I picked up a RD-5600 GS on eBay and am waiting for it to arrive. I will post an update when I actually do the conversion and it has been road tested.


----------



## Stogaguy (Feb 11, 2006)

*Final solution*

I am writing with an update on this project. The gearing conversion is finsihed and road tested. Everything is working well and the shifting is pretty crisp. Went with the following:

Rear Derailleur: RD-5600 GS
Cassette: Sram PG-1070 12-32
Chain: Sram PC-1051

The chain is sized per Shimano's reccomendations (cage perpendicular to the ground in high gear). I did have to install a longer B-screw to get the guide pulley to clear the 32T cog when on the small chainring. The bike will shift into and out of the "big-big" without hesitation. This makes the set-up pretty fool-proof. 

I started with the chain sized using the "little-little" method, but (interestingly) I could not get the guide pulley to clear the 32 in the lowest gear. I shortend the chain two links at a time and kept playing with the adjustments. The final lenght (Shimano's reccommendation) is six links shorter than the lenght I started with ("little-little" method). I would prefered a slightly longer chain but just could not get it to work right.

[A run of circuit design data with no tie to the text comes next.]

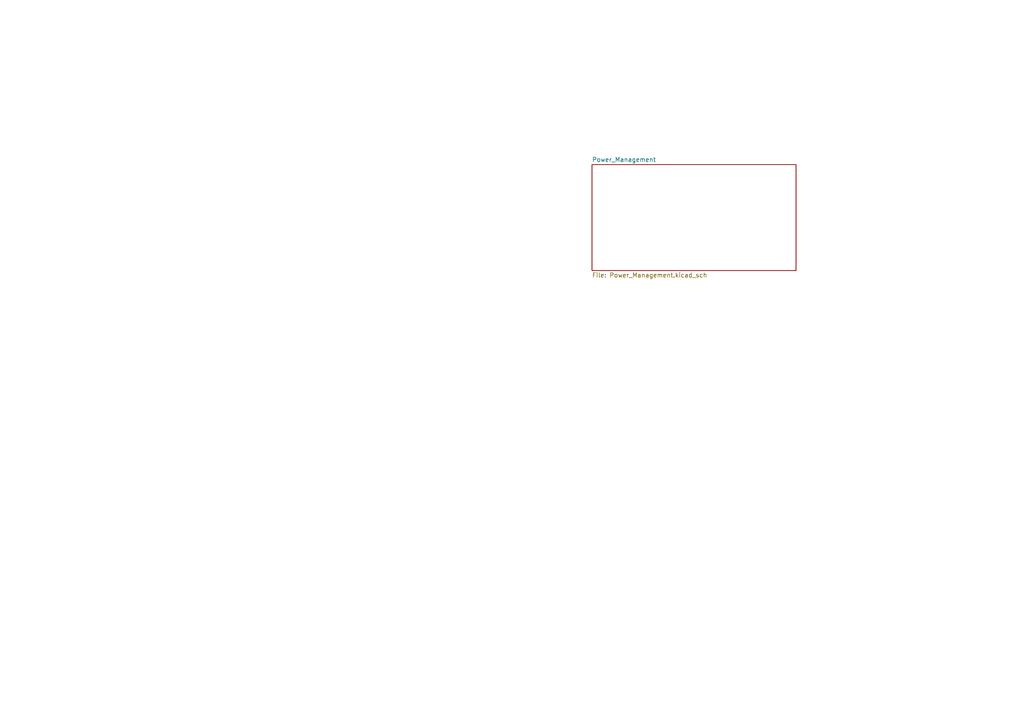
<source format=kicad_sch>
(kicad_sch
	(version 20250114)
	(generator "eeschema")
	(generator_version "9.0")
	(uuid "b23e48e3-251d-4338-80a5-5d786007ffce")
	(paper "A4")
	(lib_symbols)
	(sheet
		(at 171.704 47.752)
		(size 59.182 30.734)
		(exclude_from_sim no)
		(in_bom yes)
		(on_board yes)
		(dnp no)
		(fields_autoplaced yes)
		(stroke
			(width 0.1524)
			(type solid)
		)
		(fill
			(color 0 0 0 0.0000)
		)
		(uuid "1b18012d-69cf-4450-81f4-d4a366708bc9")
		(property "Sheetname" "Power_Management"
			(at 171.704 47.0404 0)
			(effects
				(font
					(size 1.27 1.27)
				)
				(justify left bottom)
			)
		)
		(property "Sheetfile" "Power_Management.kicad_sch"
			(at 171.704 79.0706 0)
			(effects
				(font
					(size 1.27 1.27)
				)
				(justify left top)
			)
		)
		(instances
			(project "Open-Jammer-V1.0"
				(path "/b23e48e3-251d-4338-80a5-5d786007ffce"
					(page "2")
				)
			)
		)
	)
	(sheet_instances
		(path "/"
			(page "1")
		)
	)
	(embedded_fonts no)
)

</source>
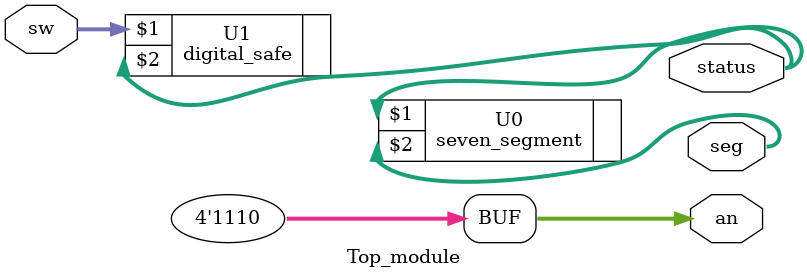
<source format=v>
`timescale 1s/100ms
`include "seven_segment.v"
`include "digital_safe.v"

module Top_module(
    input [4:0] sw,
    output [1:0] status,
    output [6:0] seg,
    output [3:0] an//enable 7 segment
);
assign an=4'b1110; //using rightmost led

//instantiate 7 segment and digital safe

seven_segment U0(status,seg);
digital_safe U1(sw,status);

endmodule
</source>
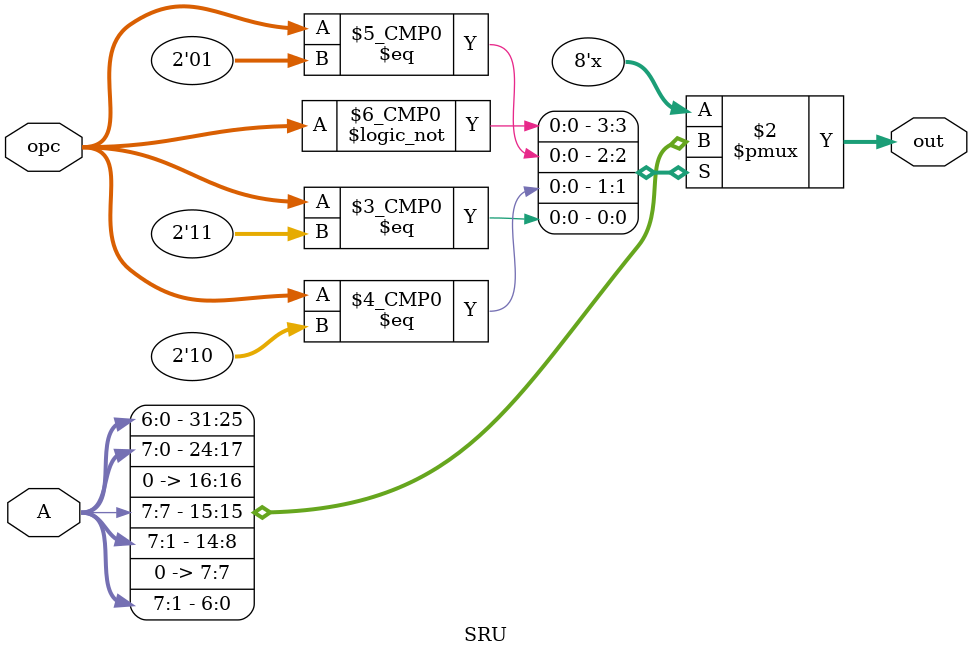
<source format=v>
`timescale 1ns / 1ps


module SRU(
    input signed [7:0] A,              //This are the SRU input value
    input [1:0] opc,            //This is the op code that is 2 bits wide
    output reg [7:0] out        //Module output 
    );
    
    always @* begin          // combinational Logic
        case(opc)
            2'b00 : out = {A[6:0], A[7]};   // ROTL 
            2'b01 : out = {A[6:0], 1'b0};   // SLA 
            2'b10 : out = {A[7], A[7:1]};   // SRA
            2'b11 : out = {1'b0, A[7:1]};   // SRL
        endcase //endcase(opc)
    end
endmodule

</source>
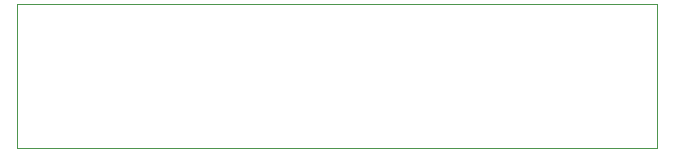
<source format=gbr>
%TF.GenerationSoftware,KiCad,Pcbnew,(7.0.0)*%
%TF.CreationDate,2023-07-16T21:42:08+07:00*%
%TF.ProjectId,Attiny85_USB,41747469-6e79-4383-955f-5553422e6b69,rev?*%
%TF.SameCoordinates,Original*%
%TF.FileFunction,Profile,NP*%
%FSLAX46Y46*%
G04 Gerber Fmt 4.6, Leading zero omitted, Abs format (unit mm)*
G04 Created by KiCad (PCBNEW (7.0.0)) date 2023-07-16 21:42:08*
%MOMM*%
%LPD*%
G01*
G04 APERTURE LIST*
%TA.AperFunction,Profile*%
%ADD10C,0.100000*%
%TD*%
G04 APERTURE END LIST*
D10*
X53050000Y-107880000D02*
X107240000Y-107880000D01*
X107240000Y-107880000D02*
X107240000Y-120080000D01*
X107240000Y-120080000D02*
X53050000Y-120080000D01*
X53050000Y-120080000D02*
X53050000Y-107880000D01*
M02*

</source>
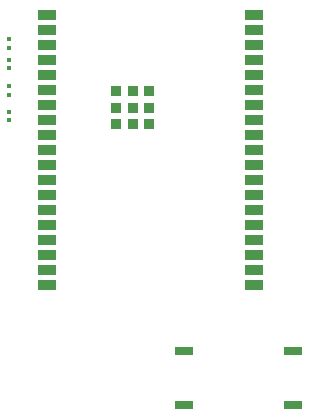
<source format=gbr>
G04 #@! TF.GenerationSoftware,KiCad,Pcbnew,7.0.8*
G04 #@! TF.CreationDate,2024-01-24T14:29:51-05:00*
G04 #@! TF.ProjectId,ESP32 Soil Moisture Sensor,45535033-3220-4536-9f69-6c204d6f6973,rev?*
G04 #@! TF.SameCoordinates,Original*
G04 #@! TF.FileFunction,Paste,Top*
G04 #@! TF.FilePolarity,Positive*
%FSLAX46Y46*%
G04 Gerber Fmt 4.6, Leading zero omitted, Abs format (unit mm)*
G04 Created by KiCad (PCBNEW 7.0.8) date 2024-01-24 14:29:51*
%MOMM*%
%LPD*%
G01*
G04 APERTURE LIST*
G04 Aperture macros list*
%AMRoundRect*
0 Rectangle with rounded corners*
0 $1 Rounding radius*
0 $2 $3 $4 $5 $6 $7 $8 $9 X,Y pos of 4 corners*
0 Add a 4 corners polygon primitive as box body*
4,1,4,$2,$3,$4,$5,$6,$7,$8,$9,$2,$3,0*
0 Add four circle primitives for the rounded corners*
1,1,$1+$1,$2,$3*
1,1,$1+$1,$4,$5*
1,1,$1+$1,$6,$7*
1,1,$1+$1,$8,$9*
0 Add four rect primitives between the rounded corners*
20,1,$1+$1,$2,$3,$4,$5,0*
20,1,$1+$1,$4,$5,$6,$7,0*
20,1,$1+$1,$6,$7,$8,$9,0*
20,1,$1+$1,$8,$9,$2,$3,0*%
G04 Aperture macros list end*
%ADD10R,1.524000X0.762000*%
%ADD11RoundRect,0.079500X0.100500X-0.079500X0.100500X0.079500X-0.100500X0.079500X-0.100500X-0.079500X0*%
%ADD12R,1.500000X0.900000*%
%ADD13R,0.900000X0.900000*%
%ADD14RoundRect,0.079500X-0.100500X0.079500X-0.100500X-0.079500X0.100500X-0.079500X0.100500X0.079500X0*%
G04 APERTURE END LIST*
D10*
X147802600Y-95752100D03*
X147802600Y-100247900D03*
X156997400Y-100247900D03*
X156997400Y-95752100D03*
D11*
X133005000Y-76200000D03*
X133005000Y-75510000D03*
D12*
X136170000Y-67310000D03*
X136170000Y-68580000D03*
X136170000Y-69850000D03*
X136170000Y-71120000D03*
X136170000Y-72390000D03*
X136170000Y-73660000D03*
X136170000Y-74930000D03*
X136170000Y-76200000D03*
X136170000Y-77470000D03*
X136170000Y-78740000D03*
X136170000Y-80010000D03*
X136170000Y-81280000D03*
X136170000Y-82550000D03*
X136170000Y-83820000D03*
X136170000Y-85090000D03*
X136170000Y-86360000D03*
X136170000Y-87630000D03*
X136170000Y-88900000D03*
X136170000Y-90170000D03*
X153670000Y-90170000D03*
X153670000Y-88900000D03*
X153670000Y-87630000D03*
X153670000Y-86360000D03*
X153670000Y-85090000D03*
X153670000Y-83820000D03*
X153670000Y-82550000D03*
X153670000Y-81280000D03*
X153670000Y-80010000D03*
X153670000Y-78740000D03*
X153670000Y-77470000D03*
X153670000Y-76200000D03*
X153670000Y-74930000D03*
X153670000Y-73660000D03*
X153670000Y-72390000D03*
X153670000Y-71120000D03*
X153670000Y-69850000D03*
X153670000Y-68580000D03*
X153670000Y-67310000D03*
D13*
X142015000Y-73705000D03*
X142020000Y-75105000D03*
X142020000Y-76505000D03*
X143420000Y-73705000D03*
X143420000Y-75105000D03*
X143420000Y-76505000D03*
X144820000Y-73705000D03*
X144820000Y-75105000D03*
X144820000Y-76505000D03*
D11*
X133005000Y-71775000D03*
X133005000Y-71085000D03*
D14*
X133005000Y-73315000D03*
X133005000Y-74005000D03*
D11*
X133005000Y-70025000D03*
X133005000Y-69335000D03*
M02*

</source>
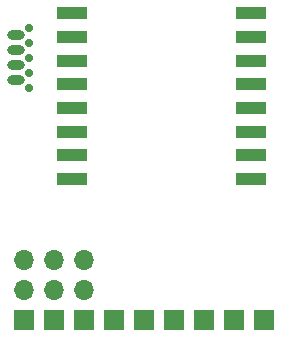
<source format=gbr>
%TF.GenerationSoftware,KiCad,Pcbnew,(6.0.8)*%
%TF.CreationDate,2023-03-28T19:59:18+01:00*%
%TF.ProjectId,m-link-plus,6d2d6c69-6e6b-42d7-906c-75732e6b6963,rev?*%
%TF.SameCoordinates,Original*%
%TF.FileFunction,Soldermask,Bot*%
%TF.FilePolarity,Negative*%
%FSLAX46Y46*%
G04 Gerber Fmt 4.6, Leading zero omitted, Abs format (unit mm)*
G04 Created by KiCad (PCBNEW (6.0.8)) date 2023-03-28 19:59:18*
%MOMM*%
%LPD*%
G01*
G04 APERTURE LIST*
%ADD10O,1.700000X1.700000*%
%ADD11R,1.700000X1.700000*%
%ADD12C,0.700000*%
%ADD13O,1.500000X0.800000*%
%ADD14R,2.500000X1.000000*%
G04 APERTURE END LIST*
D10*
%TO.C,J3*%
X80905000Y-92114000D03*
X80905000Y-94654000D03*
D11*
X80905000Y-97194000D03*
D10*
X83445000Y-92114000D03*
X83445000Y-94654000D03*
D11*
X83445000Y-97194000D03*
D10*
X85985000Y-92114000D03*
X85985000Y-94654000D03*
D11*
X85985000Y-97194000D03*
X88525000Y-97194000D03*
X91065000Y-97194000D03*
X93605000Y-97194000D03*
X96145000Y-97194000D03*
X98685000Y-97194000D03*
X101225000Y-97194000D03*
%TD*%
D12*
%TO.C,J4*%
X81305000Y-72460000D03*
X81305000Y-73730000D03*
X81305000Y-75000000D03*
X81305000Y-76270000D03*
X81305000Y-77540000D03*
D13*
X80150000Y-73095000D03*
X80150000Y-74365000D03*
X80150000Y-75635000D03*
X80150000Y-76905000D03*
%TD*%
D14*
%TO.C,U4*%
X100100000Y-71250000D03*
X100100000Y-73250000D03*
X100100000Y-75250000D03*
X100100000Y-77250000D03*
X100100000Y-79250000D03*
X100100000Y-81250000D03*
X100100000Y-83250000D03*
X100100000Y-85250000D03*
X84900000Y-85250000D03*
X84900000Y-83250000D03*
X84900000Y-81250000D03*
X84900000Y-79250000D03*
X84900000Y-77250000D03*
X84900000Y-75250000D03*
X84900000Y-73250000D03*
X84900000Y-71250000D03*
%TD*%
M02*

</source>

Here are a few pictures of the new set-up. You can see in the close up of the B-Screw that there is barely enough shoulder on the derailleur hanger to accommodate the longer screw.


----------



## MikeWMass (Oct 15, 2011)

You can always bend the b screw once you get it where you need it so it will contact the shoulder on the hanger. I have an old french frame with Simplex dropouts, which did not use shoulders. I had to file in a shoulder, and then bend the screw in order to use a non-Simplex derailleur, works fine.


----------



## Stogaguy (Feb 11, 2006)

*Simple and effective*

I salute you for rehabilitating an old French frame. My first race bike was a Gitaine Tour de France circa 1972; Mafac brakes, Stronglight cranks, Simplex shifters the whole nine yards... The old French stuff had its charms, but was a pain because of the lack of compatibility with the rest of the world.

I like the bending the B-screw idea, simple and effective. However, I would be worried about getting it out if I ever need to. My "plan B" was to flip the screw so the head would be against the shoulder. I would have cut a slot in the other end with a Dremel to be able to adjust it with a straight blade screw driver.


----------